Philip Van Artevelde, son of the preceding, was raised to the sovereignty during a revolt of the people in 1382. He defeated the Count of Flanders, and obtained possession of Bruges; but, in November of the same year, he was defeated and slain by the count, assisted by the French, in a battle fought near Rosbecq, and his body was ignominiously hung on a tree.

**ARTHritic**, a term applied by physicians, in a restricted sense, to painful affections of the joints arising from gout. The word is derived from *αγχος*, a joint.

**Arthur**, the celebrated hero of the Britons, is said to have been the son of Uther Pendragon, king of Britain, by Igerne, the wife of the Duke of Cornwall, and to have been born in 501. His life is a continued series of wonders. It is said that he killed 470 Saxons with his own hand in one day; and, after having subdued many mighty nations, and instituted the order of the Knights of the Round Table, died A.D. 542, of wounds which he received in battle. The most particular detail of his story and his exploits is that given by Geoffrey of Monmouth; but there the probable is so blended with the marvellous and extravagant, that not only the truth of the whole, but even the reality of Arthur's existence, has been called in question. In this controversy Mr Whittaker has taken much pains, in his *History of Manchester*, to vindicate the existence, and discriminate between the real and the fabulous transactions, of the British worthy. But a severe critic might be apt to say that it requires much faith in the author's judgment, not to suspect that he sometimes allows too much scope to fancy and conjecture. According to Mr Whittaker, Arthur's principal exploits were against the northern Saxons, whilst he was only prince of the Silures, and Ambrosius was the dictator or pendragon of the Britons.

"In a series probably of five campaigns, and in a succession certainly of eleven victories, this great commander had repelled the Saxons from the north of Flavia, dislodged them from all Maxima, and dispossessed them of all Valentia. And these were successes so unchequered with misfortunes, so great in themselves, and so beneficial to the public, that the name of Arthur claims the first rank in the list of military, and the better one of patriot, heroes." The twelfth battle of Arthur was fought in the south of England, after he was elected to the pendragonship, against Cerdic the Saxon.

"This," says Mr Whittaker, "was a most extraordinary victory, and completes the circle of Arthur's military glories."

In the author's account of this prince's conduct in peace, he asserts, that "Arthur saw that an appointment was wanted, which should at once be a more regular and more honourable signature of merit—by the certainty of the honour and the greatness of the dignity, call out all the worth of all the worthy in the nation, and collect it round the throne of the pendragon. Accordingly he established a military order. It was the first that had ever been instituted in the island; and it has since been imitated by all the nations on the Continent. By means of this association, Arthur raised among the provincials a general glow of ingenious heroism, the first spirit of chivalry that ever appeared in Europe; that manly and honourable gallantry of soul, which has made him and his worthies the subject of romantic histories over all the west of it. By this, and this alone, could he have been what history represents him, the Revered Father of the British Heroes in general; even to the conclusion of the sixth century, and nearly the middle of the seventh. The order naturally survived its founder; and the members of it were denominated the Warriors of Arthur, though the persons were born half a century after his death."—See also Sharon Turner's *History of the Anglo-Saxons*.
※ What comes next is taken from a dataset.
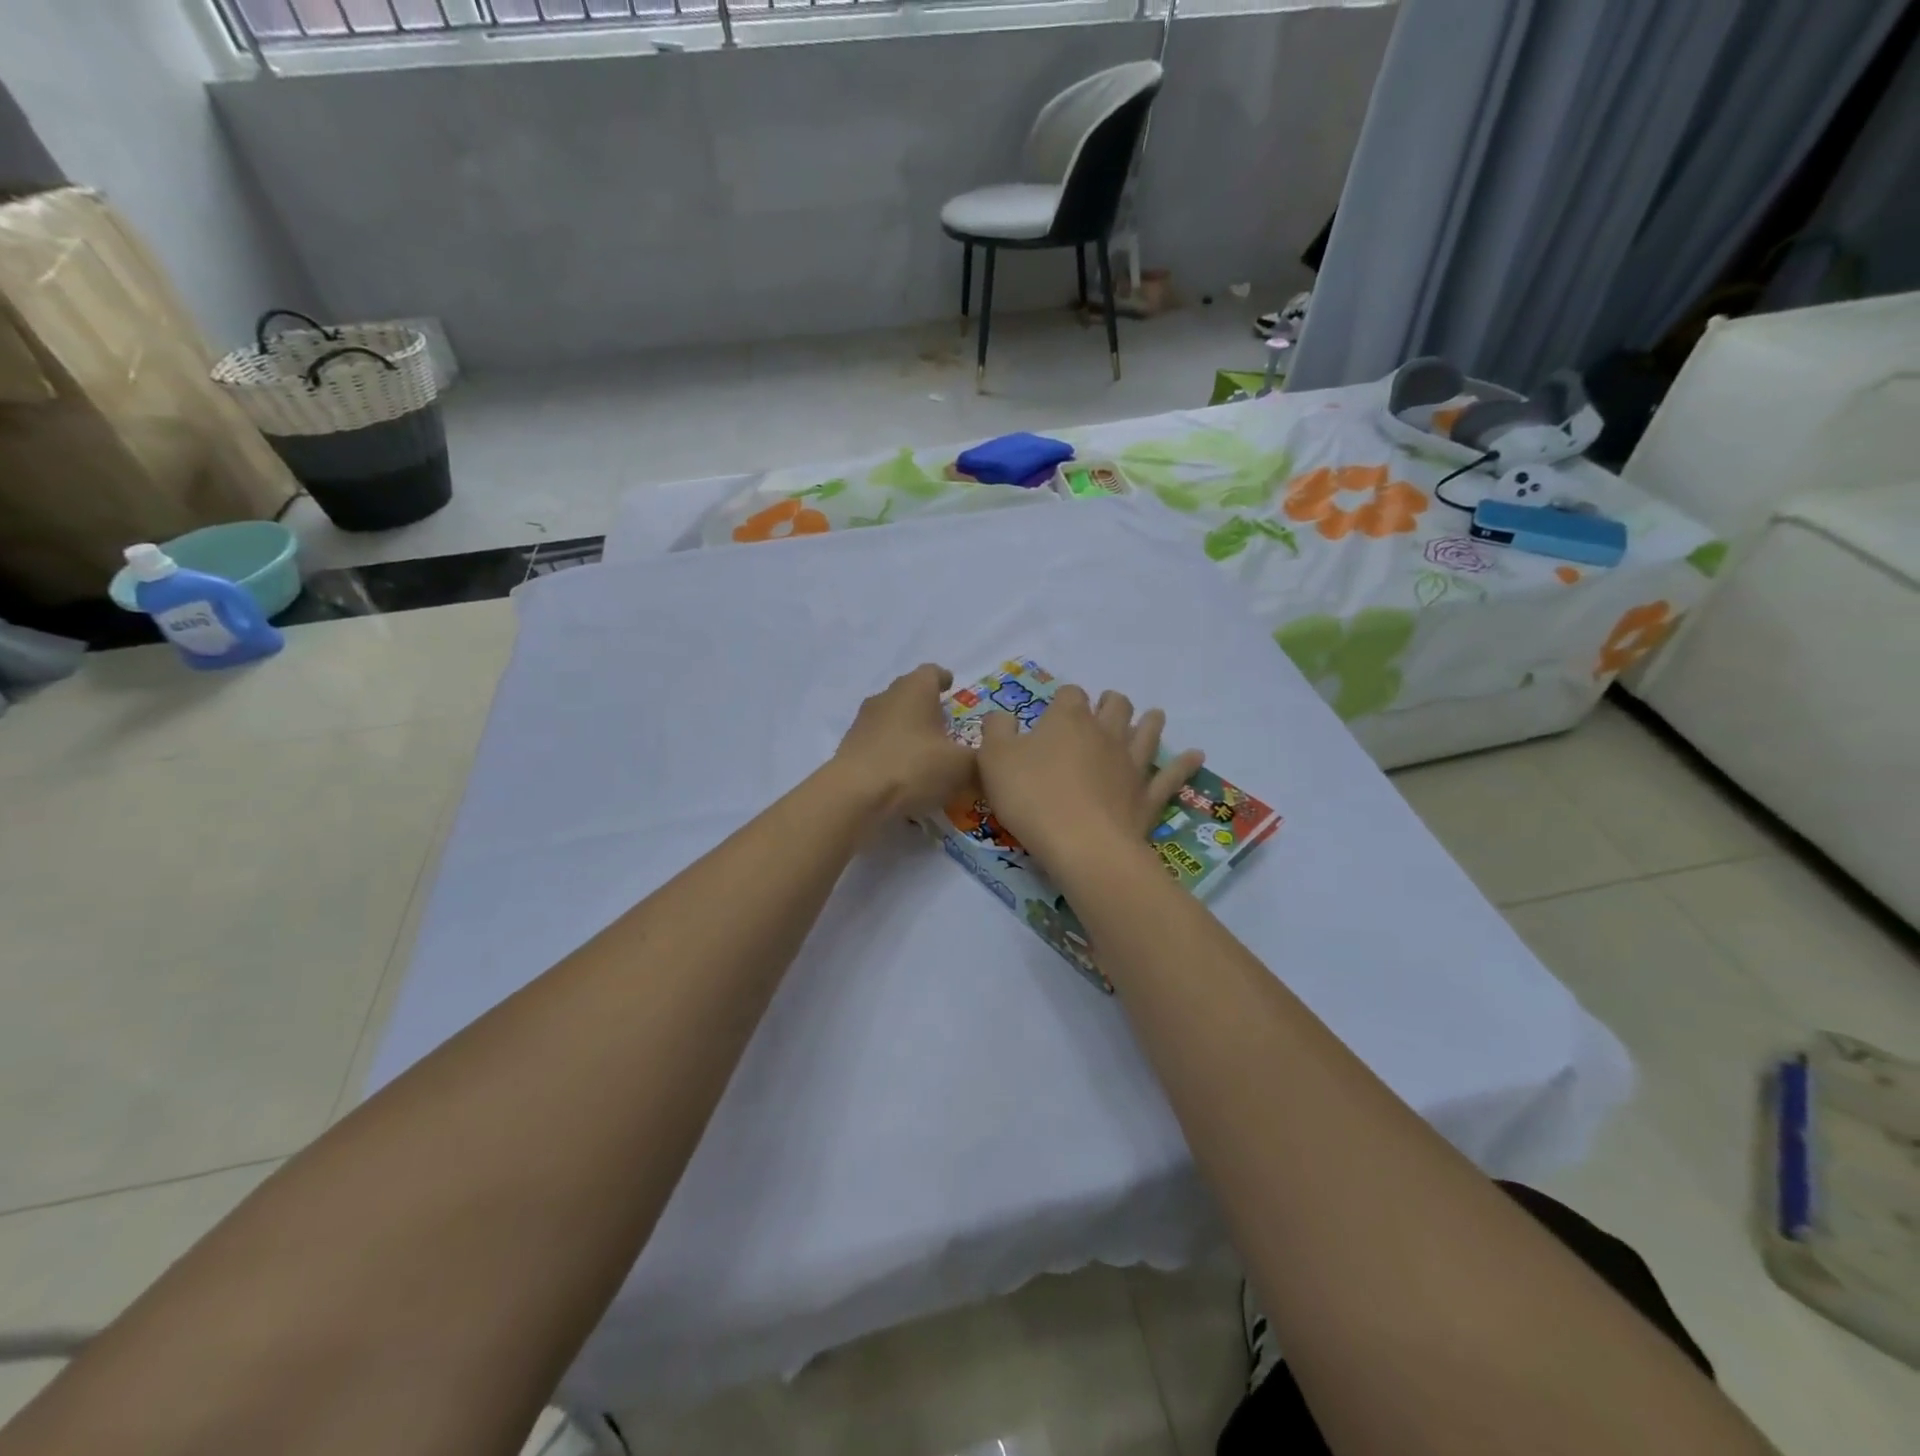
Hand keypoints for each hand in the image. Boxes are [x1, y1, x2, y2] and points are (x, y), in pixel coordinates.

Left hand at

**Arthur's Round Table**, a round enclosure near Penrith, on the banks of the streamlet Loder. It is formed by a ditch and rampart of earth, 29 yards in diameter and is supposed to be an ancient place for tilting.—See Pennant's *Scottish Tour*, vol. i. p. 277.

**Arthur's Seat**, a hill in the immediate vicinity of Edinburgh, said to have been so called from a tradition that King Arthur surveyed the country from its summit, and also defeated the Saxons in its neighbourhood. It rises by a steep ascent till it terminates in a rocky point, 822 feet three inches above high-water mark at Leith, as given by Moffat in his Levels of Edinburgh. From its summit the traveller may survey the centre of the kingdom, and obtain a complete view of Edinburgh, the whole forming a landscape varied and beautiful in a very high degree. Its rocky summit has some curious magnetical properties.